Running a single FFT job

How to run one full fine-tune end-to-end without the dispatcher / matrix infrastructure.

Direct invocation

python train_fft.py \
  --lang spanish \
  --fleurs-code es_419 \
  --whisper-lang spanish \
  --config-id B \
  --seed 1337 \
  --asr-ratio 0.5 \
  --max-text-lines 500000 \
  --text-mtl-path /path/to/text_pretraining/goldfish/spa_latn.txt \
  --output-dir runs/spanish-cfgB-s1337 \
  --init-strategy C

What each flag means:

Flag Meaning
--lang Lang name (must match a train_strategy_c_<lang>.py template)
--fleurs-code FLEURS dataset code (e.g. es_419)
--whisper-lang Whisper's language token name (e.g. spanish)
--config-id Which LR config to use (A=aggressive, B=conservative, C=embed-heavy, D=middle)
--seed Random seed
--asr-ratio Fraction of batches that are ASR (vs. text-MTL)
--max-text-lines Cap on text-MTL data
--text-mtl-path Path to per-lang goldfish corpus
--output-dir Where to save best/ and latest/ checkpoints
--init-strategy C for Strategy C (warm-start embedding init)

What happens under the hood

train_fft.py reads the per-lang template at _pod_share/jobs/train_strategy_c_<lang>.py, patches the LR mults / seed / output dir / etc. into it, writes the patched script to run_state/fft_scripts/, then exec's it.
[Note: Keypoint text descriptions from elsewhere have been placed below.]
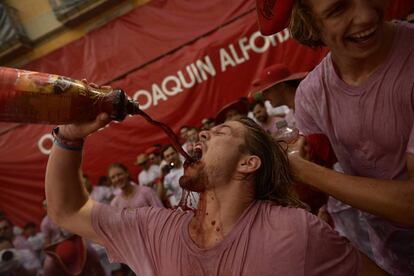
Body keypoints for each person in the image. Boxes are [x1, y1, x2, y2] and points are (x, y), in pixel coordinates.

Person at [45, 114, 385, 275]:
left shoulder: (295, 232)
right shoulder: (152, 230)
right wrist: (70, 137)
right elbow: (67, 210)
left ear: (248, 163)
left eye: (221, 131)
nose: (203, 133)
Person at [255, 0, 414, 274]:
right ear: (310, 23)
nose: (365, 16)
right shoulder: (311, 95)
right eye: (338, 9)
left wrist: (303, 170)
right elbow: (314, 196)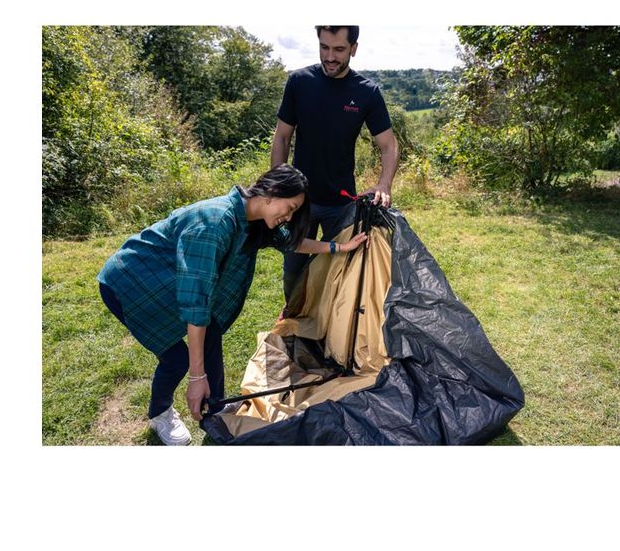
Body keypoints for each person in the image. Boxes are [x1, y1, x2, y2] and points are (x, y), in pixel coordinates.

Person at [96, 164, 368, 445]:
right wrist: (197, 377)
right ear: (271, 193)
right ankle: (160, 413)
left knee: (210, 330)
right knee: (177, 358)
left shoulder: (254, 221)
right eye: (290, 208)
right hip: (132, 280)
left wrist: (338, 247)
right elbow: (196, 301)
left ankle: (215, 405)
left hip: (166, 276)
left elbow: (293, 243)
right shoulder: (214, 223)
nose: (289, 217)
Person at [271, 25, 400, 300]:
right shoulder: (299, 82)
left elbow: (388, 145)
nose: (330, 57)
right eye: (324, 47)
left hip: (341, 204)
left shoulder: (367, 92)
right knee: (293, 271)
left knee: (338, 271)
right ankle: (293, 319)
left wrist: (384, 184)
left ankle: (329, 325)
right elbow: (282, 138)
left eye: (339, 49)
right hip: (299, 201)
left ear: (354, 48)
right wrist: (278, 187)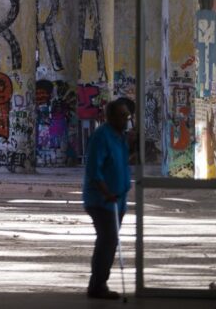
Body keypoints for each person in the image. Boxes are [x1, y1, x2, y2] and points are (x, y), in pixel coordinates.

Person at [83, 99, 132, 300]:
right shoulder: (101, 136)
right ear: (111, 116)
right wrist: (107, 193)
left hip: (117, 201)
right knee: (108, 240)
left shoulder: (120, 137)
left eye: (127, 116)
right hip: (102, 201)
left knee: (109, 241)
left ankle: (98, 283)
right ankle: (97, 285)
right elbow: (95, 171)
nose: (126, 120)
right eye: (122, 115)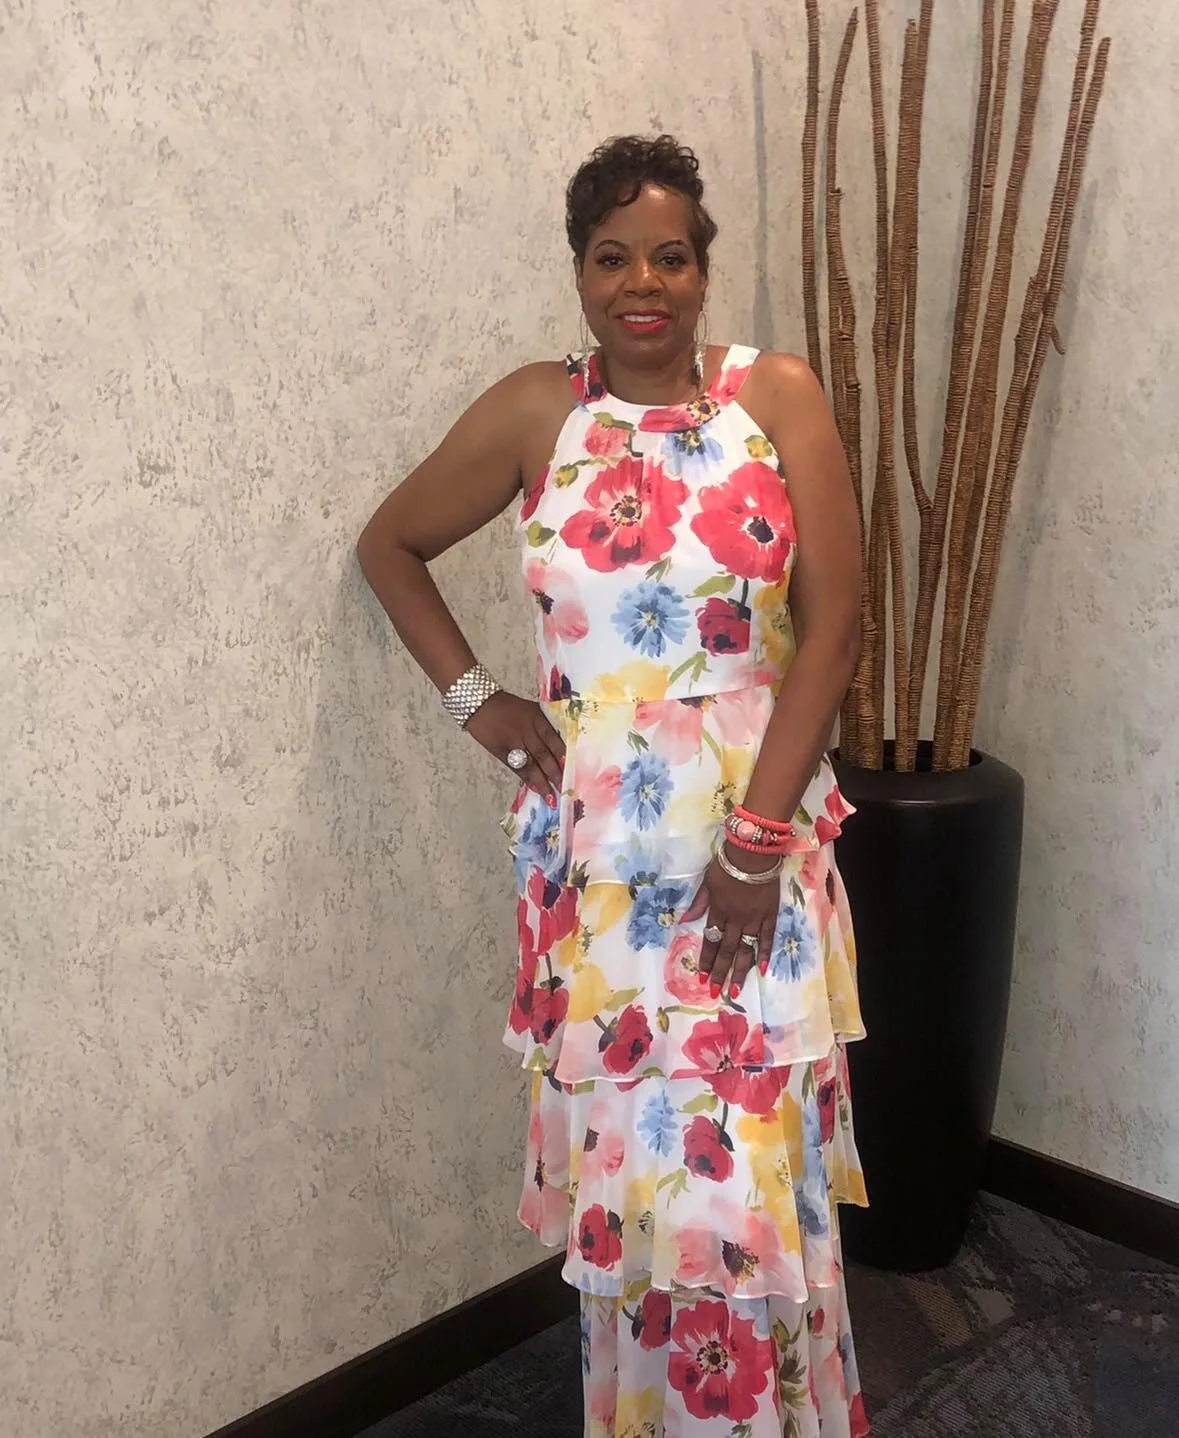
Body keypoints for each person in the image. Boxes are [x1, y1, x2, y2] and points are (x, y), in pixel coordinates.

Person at [358, 134, 869, 1437]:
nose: (643, 282)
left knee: (748, 1163)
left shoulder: (776, 397)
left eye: (671, 256)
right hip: (599, 863)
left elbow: (834, 630)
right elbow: (391, 545)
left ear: (703, 268)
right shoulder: (539, 412)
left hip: (753, 832)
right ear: (579, 271)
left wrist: (755, 845)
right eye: (612, 258)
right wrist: (482, 705)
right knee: (638, 1170)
See Pipeline → Per-job script generation for the patching details.

Expected runtime

  • A100 80 GB: ~3–4 hours for cfg B (24 grad_accum), ~2.5 hours for cfg A (16 grad_accum)
  • H100 80 GB: ~1.5× faster than A100

Outputs

After training:

runs/spanish-cfgB-s1337/
├── best/
│   ├── checkpoint.pt         # ~6 GB FP32 state dict
│   └── training_config.json  # the resolved cfg + best metrics
└── latest/
    └── checkpoint.pt         # periodic backup (every 1000 steps)

Test eval

After training, evaluate on FLEURS-test + CV25-test:

python eval_strategy_c_test_combined.py \
  --lang spanish \
  --fleurs es_419 \
  --whisper-lang spanish \
  --cv-code es \
  --ckpt-path runs/spanish-cfgB-s1337/best/checkpoint.pt \
  --results-path results/test_spanish_cfgB_s1337.json

Output test_spanish_cfgB_s1337.json will have fleurs_test, cv25_test, and combined blocks with raw + normalized WER/CER.